_YOUR OBJECTIVE_.
Line by line, retype the material exactly and leave each picture out.

_DATA SHOWN_.
= = =

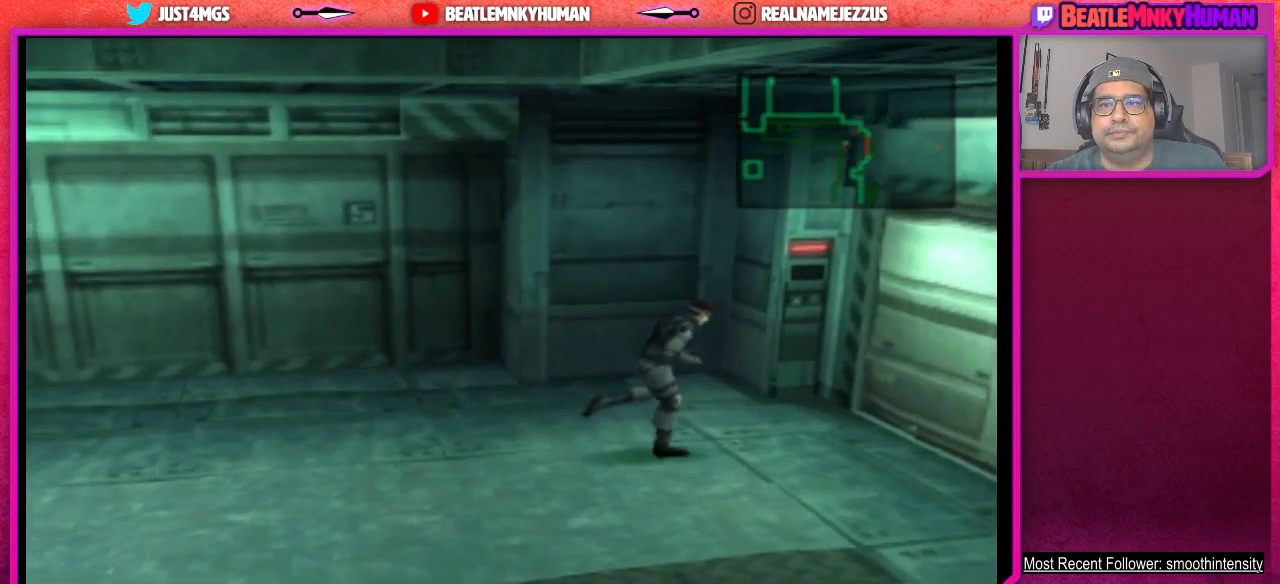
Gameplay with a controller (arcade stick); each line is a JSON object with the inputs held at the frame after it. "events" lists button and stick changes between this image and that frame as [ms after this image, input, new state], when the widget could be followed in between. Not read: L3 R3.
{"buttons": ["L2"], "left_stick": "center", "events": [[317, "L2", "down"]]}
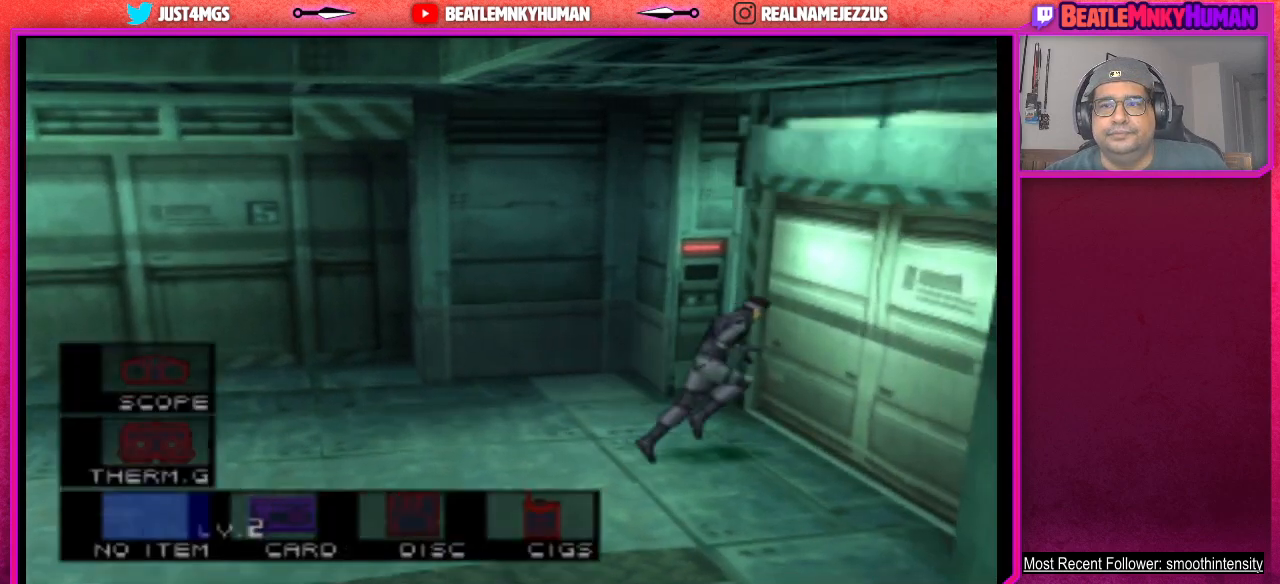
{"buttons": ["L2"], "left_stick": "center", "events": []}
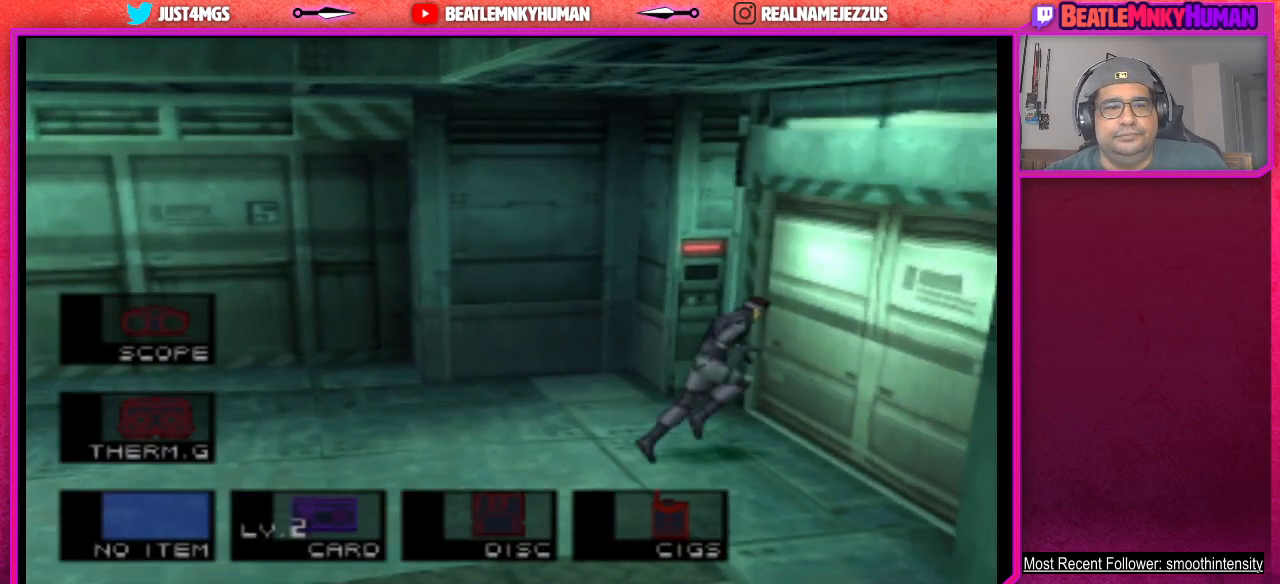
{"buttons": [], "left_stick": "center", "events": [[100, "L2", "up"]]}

= = =

_RESULT FOR THIS EXERCISE_.
Gameplay with a controller (arcade stick); each line is a JSON object with the inputs held at the frame after it. "events" lists button and stick changes between this image and that frame as [ms after this image, input, new state], when the widget could be followed in between. Not read: L3 R3.
{"buttons": ["L2"], "left_stick": "center", "events": [[317, "L2", "down"]]}
{"buttons": ["L2"], "left_stick": "center", "events": []}
{"buttons": [], "left_stick": "center", "events": [[100, "L2", "up"]]}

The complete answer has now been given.